Orban, şu ana dek ülkedeki liberal demokrasi kurumlarını alaşağı etmekte muazzam ilerlemeler kaydetti. Bir yandan Brüksel’in zavallı homurdanmalarına rağmen 12 yıl boyunca istikrarla bunu başarabilmek, bir yandan da ülkeyi Alman otomotiv endüstrisinin vergi cenneti haline dönüştürebilmek büyük maharet olsa gerek. Birleşik muhalefetin adayı Marki-Zay’a gelince; o, aslında Macaristan’ın Ekmeleddin İhsanoğlusu. Bu yeni yetme, Orban’dan daha muhafazakâr olduğunu, aynı neo liberal politikaları AB, Atlantik ittifakı çizgisi ve İMF çıpasıyla pek ala hayata geçirebileceğini, ülkenin yerli ve milli değerlerini Orban’dan daha güçlü temsil edeceğini muştuluyor. Orban ile aynı politikaları ondan maharetle hayata geçirebileceğini iddia eden, güven uyandırmaktan uzak bir çapsız. Bütün bunlar, bir güç arayan, örgütsüz, geleceksiz ve kendini çıkışsız hisseden Macar emekçilerinde köpek eniği hırıltısı etkisi yaratmış olsa gerek. Öte yandan Birleşik muhalefetin hezimeti en çok NATO ve AB önderliğini kaygılandırıyor. Orban’ın zaferiyle, Putin’e karşı tam birliğin hedeflendiği bu dönemde Victor Orban, hem Atlantik ittifakı hem de AB için can sıkıcı bir topuk dikeni olmaya aday.
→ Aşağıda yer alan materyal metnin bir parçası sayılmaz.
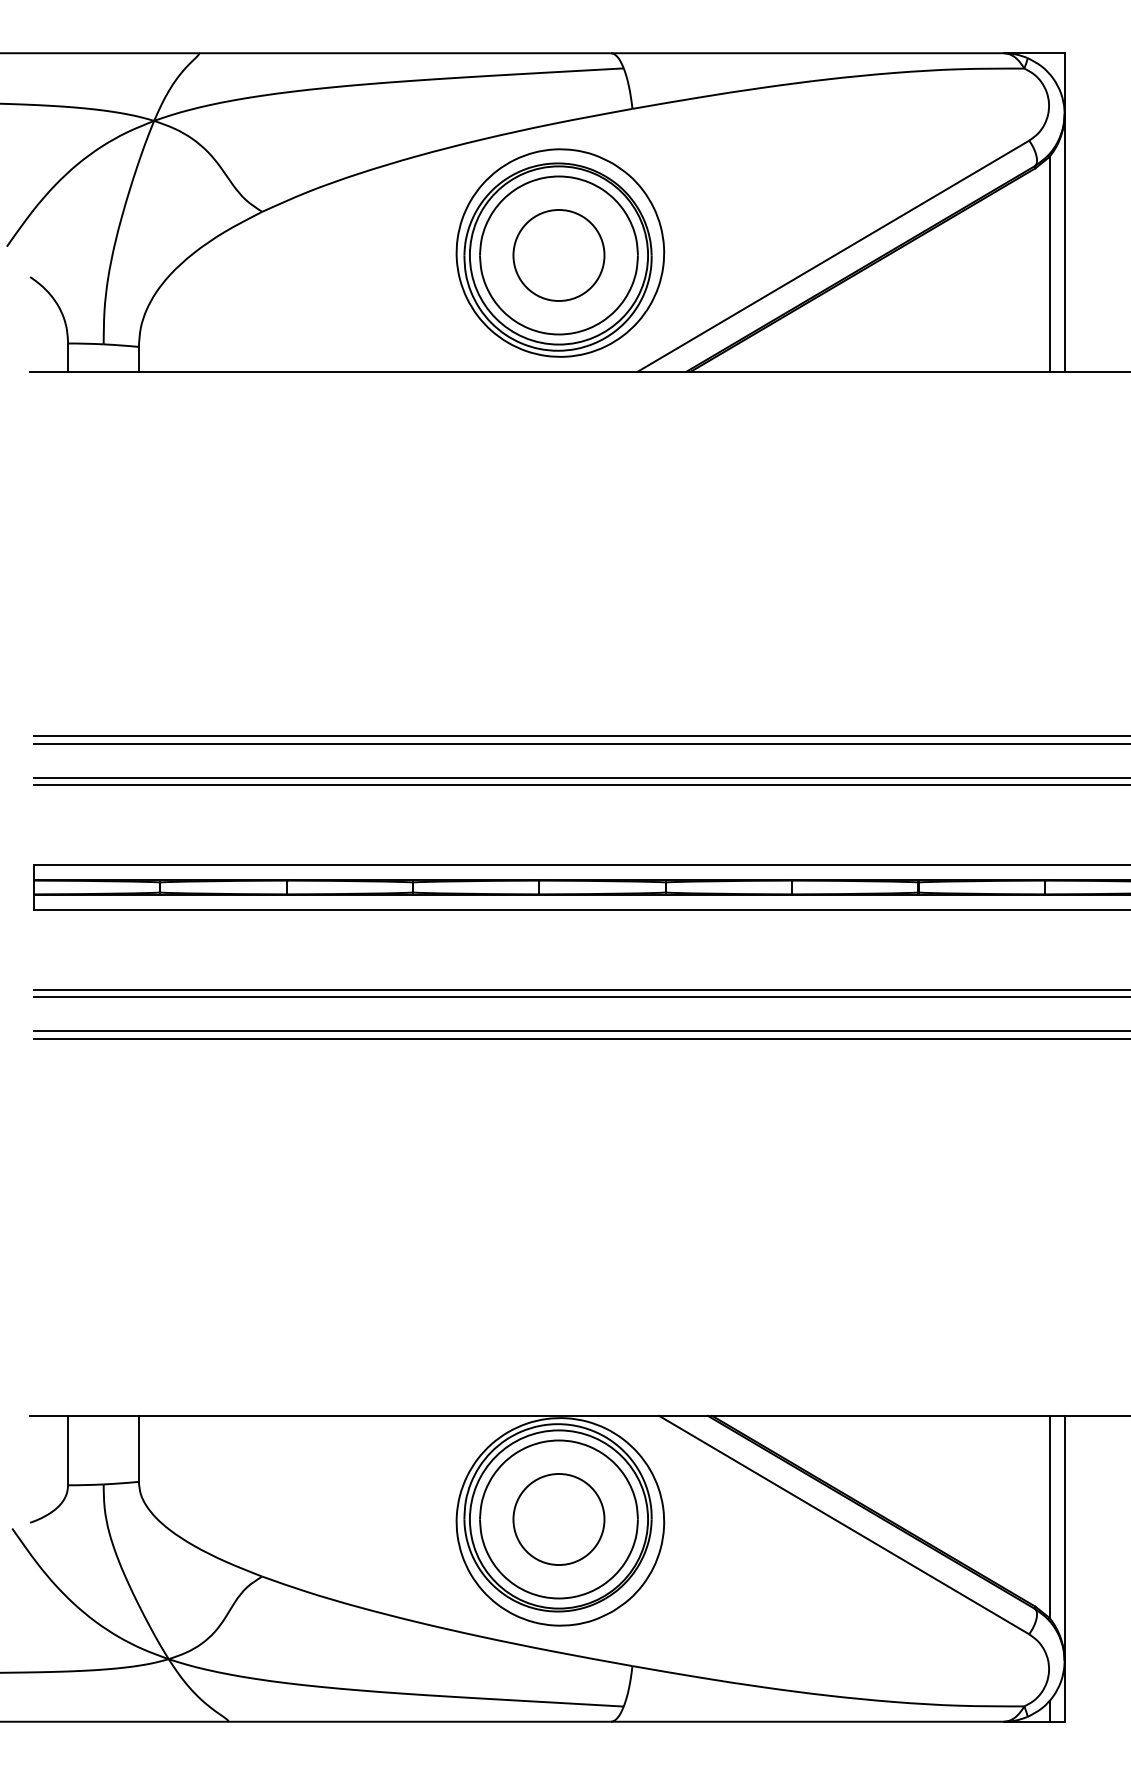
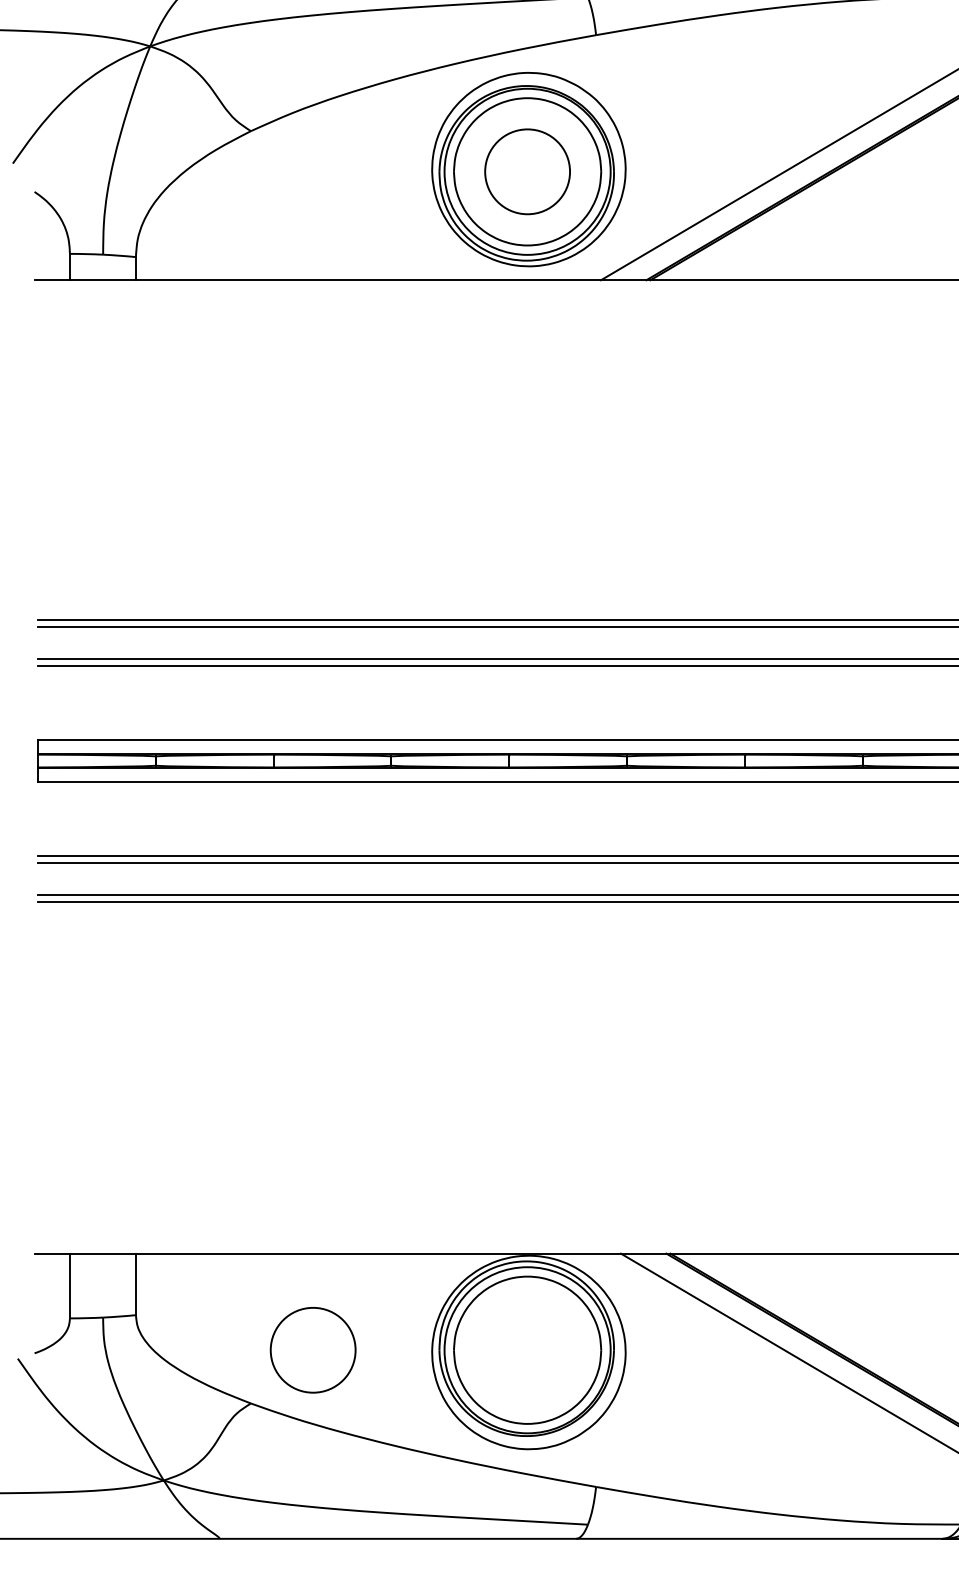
circle: (558, 1519) -> (312, 1350), moved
Orban’lar, Uluslararası kapitalizmin 2008 yılından beri bir türlü aşmayı başaramadığı çoklu krizinin birer mahsulü. Birçok ülkede İstikrarlı bir sermaye birikimi bu koşullar altında bir parlamenter demokratik araçlar paketiyle sürdürülemiyor. Kriz halindeki kapitalizmin militarist, yayılmacı, mafyatik, işçi sınıfı karşıtı, toplumsal cinsiyet eşitliğini reddeden, farklı kimlikleri ötekileştiren ve doğaya yıkım getiren yanı iyice belirginleşiyor.
Bu süreç kuşku yok ki Macaristan’a özgü değil, uluslararası bir eğilimin yansıması. Kapitalizmin buhran koşullarında bu tip yarı sömürge toplumlar, liberal demokratik olasılıklarını hızla tüketmekte, ulusal kapitalist pazarın sürekliliğinin güvencesi ise olağan üstü yetkilerle donatılmış yerli ve milli bonapartlar olmakta. Nasıl? Hikâye tanıdık geliyor değil mi?
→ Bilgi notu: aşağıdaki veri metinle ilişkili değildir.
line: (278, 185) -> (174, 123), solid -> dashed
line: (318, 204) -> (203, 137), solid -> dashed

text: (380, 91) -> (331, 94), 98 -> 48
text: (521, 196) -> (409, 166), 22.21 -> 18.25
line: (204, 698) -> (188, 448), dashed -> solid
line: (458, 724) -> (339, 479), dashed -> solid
Macaristan’daki seçimler, ülkenin içinde bulunduğu aşırı bölünmeyi tescil etmiş oldu. Ülkenin bağımlılığını ve yıkımını her geçen gün derinleştiren bir egemen sınıf bloku ile Macar proletaryası arasındaki karşıtlık bir yanda birikmekte iken, ülkeyi yönetilebilir kılmak için uygulanan -Macar proletaryasını atomlarına kadar parçalayan- siyasal çizgi bir başka yanda birikerek gerçek bir fay hattı oluşturuyor. Emek ve sermaye, yerli ve göçmen işçiler, kadın ve erkek emekçiler, salgın koşullarında bilim ve ezoterizm, muhafazakâr değerler ve gereksiz “liberal” özgürlükler, Putin yanlıları ve AB’ciler, milliyetçilik ve kozmopolitlik, şehirler ve kırlar. Macaristan her yandan bölünmüş bir toplum. İşte Orban’ın ve temsil ettiği egemen sınıfın üzerinde yükseldiği sihir bu.
Macaristan’ı artan bir yoksullaşma, işsizlik dalgası, muhafazakâr cendere ve bölgesel askeri gerginlikler bekliyor. Ama tüm bunlar aynı zamanda yaşanacaksa, gelecekteki bir devrimci seferberlik dalgasının da ana besin kaynakları olacak. Bunun için tek eksik, Macar emekçi yığınlarını yeniden tüm renkleriyle ve devrimci bir mücadele programı etrafında toparlayabilecek bağımsız ve devrimci bir işçi hareketinin inşası ve ulusun karşısına onu alternatif olarak yerleştirebilmek. Bu size ütopik gelebilir. Ama son Macar seçimleri asıl ütopik olanın liberal hayaller olduğunu berrak bir biçimde ortaya koydu. Bu dersi hiç akıldan çıkarmayalım.